Stored data below:

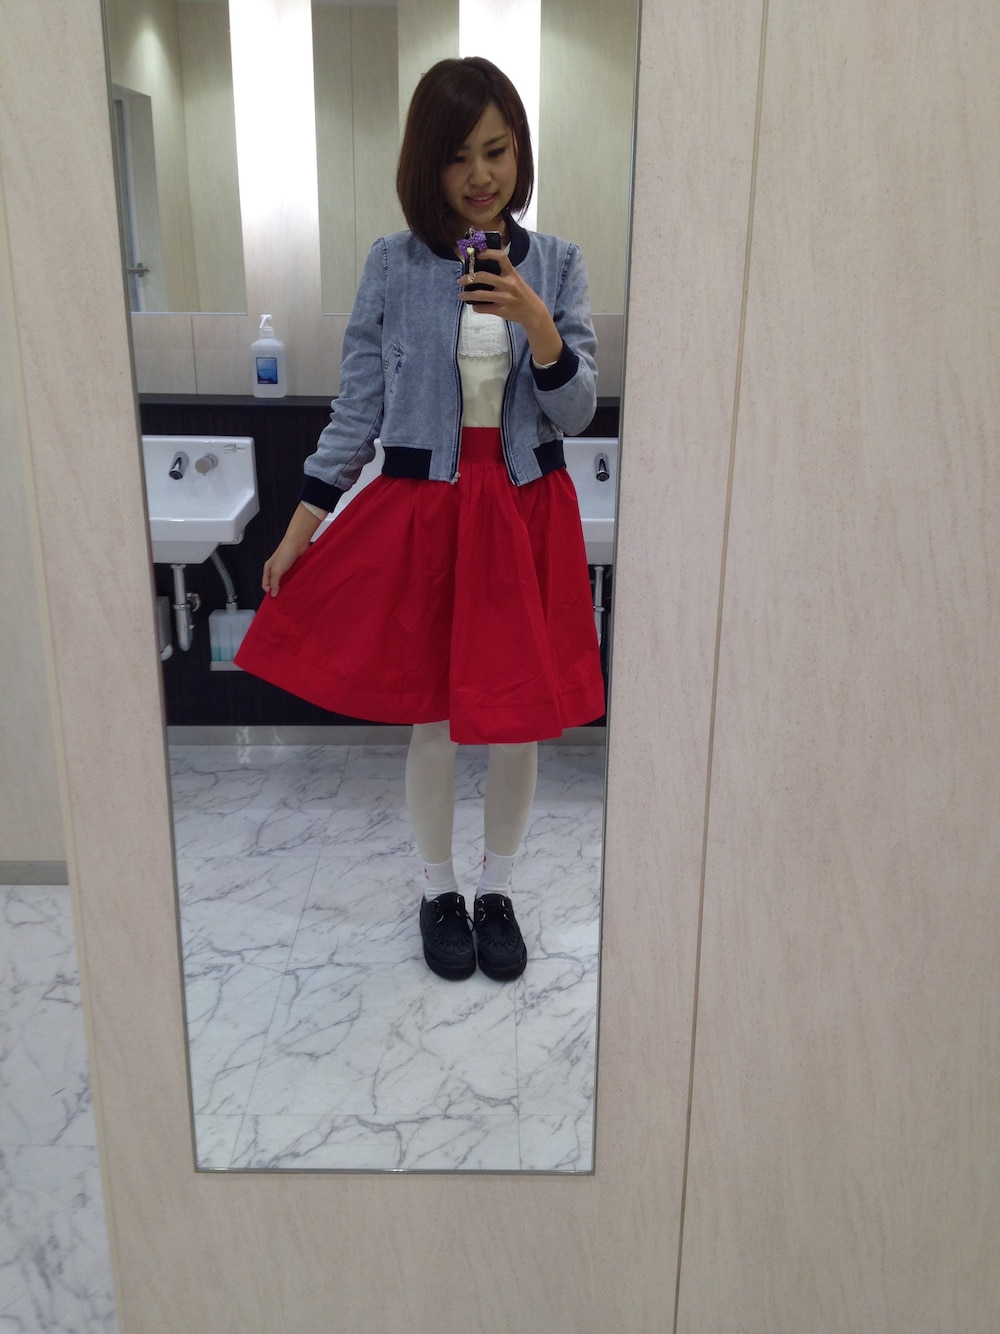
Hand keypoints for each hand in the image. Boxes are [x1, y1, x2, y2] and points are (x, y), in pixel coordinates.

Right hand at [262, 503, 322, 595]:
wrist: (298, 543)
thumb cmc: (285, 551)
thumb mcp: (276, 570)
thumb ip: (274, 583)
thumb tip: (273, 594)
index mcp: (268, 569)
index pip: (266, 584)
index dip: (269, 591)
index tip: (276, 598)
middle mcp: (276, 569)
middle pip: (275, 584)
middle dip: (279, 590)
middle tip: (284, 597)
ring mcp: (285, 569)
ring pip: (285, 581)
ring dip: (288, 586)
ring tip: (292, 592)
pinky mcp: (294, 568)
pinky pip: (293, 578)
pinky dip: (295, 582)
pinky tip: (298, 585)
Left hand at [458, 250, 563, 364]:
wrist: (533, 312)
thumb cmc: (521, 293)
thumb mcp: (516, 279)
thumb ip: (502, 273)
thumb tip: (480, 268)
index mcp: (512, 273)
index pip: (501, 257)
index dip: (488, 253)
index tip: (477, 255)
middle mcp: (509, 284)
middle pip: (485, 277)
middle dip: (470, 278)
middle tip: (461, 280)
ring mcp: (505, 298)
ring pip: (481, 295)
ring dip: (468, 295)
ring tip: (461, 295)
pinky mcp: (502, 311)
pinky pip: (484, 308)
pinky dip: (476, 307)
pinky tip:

End of Stored data.

§ **Task to complete**:
When you reproduce the data shown above, keep each line exact and omit every picture.

§ **Expected output**:
Hand keypoints for each hand in the image. Boxes are [x1, y1, x2, y2] and points are (x, y), in pixel coordinates.

Right hand at [262, 503, 322, 595]:
wrist: (298, 543)
thumb cmc: (285, 551)
thumb mcp: (276, 570)
thumb ip: (274, 583)
thumb tip: (273, 594)
index mcp: (268, 569)
index pip: (266, 584)
index dip: (269, 591)
index tip: (276, 598)
middle mcp: (276, 569)
middle pip: (275, 584)
middle dip: (279, 590)
middle tip: (284, 597)
ring mcp: (285, 569)
ring pip: (285, 581)
ring dip: (288, 586)
ring tip: (292, 592)
pinky mcp: (294, 568)
pinky pip: (293, 578)
pinky dip: (295, 582)
pinky tip: (298, 585)
Left hand at [458, 250, 563, 364]:
wrist: (533, 312)
thumb cmc: (521, 293)
thumb mcp: (516, 279)
thumb ip: (502, 273)
thumb tip: (480, 268)
index mcp: (512, 273)
index pip: (501, 257)
index dip: (488, 253)
index tip: (477, 255)
middle mcp: (509, 284)
middle pip: (485, 277)
middle dip: (470, 278)
middle tip: (461, 280)
ring mcp: (505, 298)
ring pip: (481, 295)
ring dip: (468, 295)
ring tip: (461, 295)
pinky mcp: (502, 311)
pinky pip: (484, 308)
pinky dip: (476, 307)
pinky tip:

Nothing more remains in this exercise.